• Provided records:
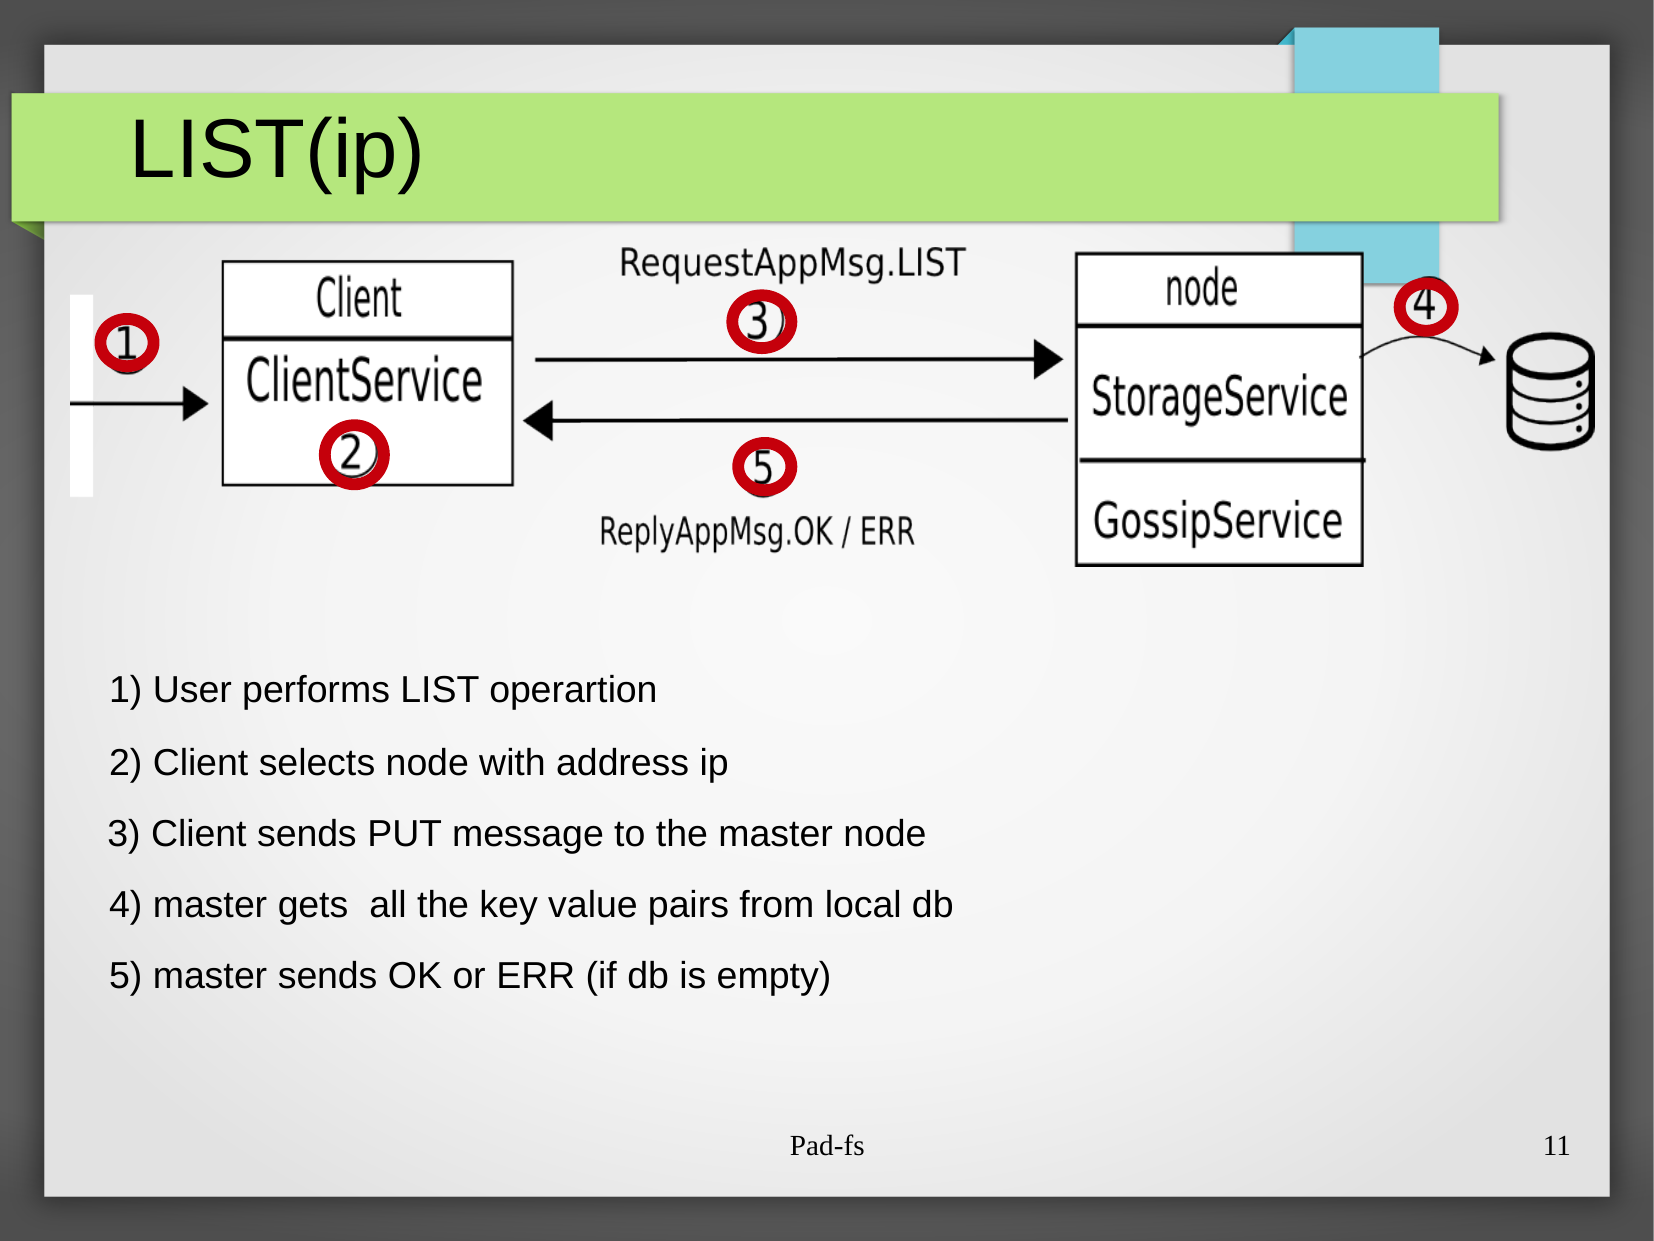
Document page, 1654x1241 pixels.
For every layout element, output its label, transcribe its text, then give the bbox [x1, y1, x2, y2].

text_box 3) Client sends PUT message to the master node [92, 805, 942, 863]
text_box 4) master gets all the key value pairs from local db [94, 876, 970, 934]
text_box 1) User performs LIST operartion [94, 661, 684, 719]
text_box 5) master sends OK or ERR (if db is empty) [94, 947, 847, 1004]
text_box 2) Client selects node with address ip [94, 734, 775, 792]
picture [0, 0, 1654, 1241]
title LIST(ip) [129, 59, 1583, 239]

• Exercise objective: Could you render the data above as a JSON list of strings, one string per line, with blank lines dropped and the pictures left out?

• Problem solution:
[
  "Document page, 1654x1241 pixels.",
  "For every layout element, output its label, transcribe its text, then give the bbox [x1, y1, x2, y2].",
  "text_box 3) Client sends PUT message to the master node [92, 805, 942, 863]",
  "text_box 4) master gets all the key value pairs from local db [94, 876, 970, 934]",
  "text_box 1) User performs LIST operartion [94, 661, 684, 719]",
  "text_box 5) master sends OK or ERR (if db is empty) [94, 947, 847, 1004]",
  "text_box 2) Client selects node with address ip [94, 734, 775, 792]",
  "picture [0, 0, 1654, 1241]",
  "title LIST(ip) [129, 59, 1583, 239]"
]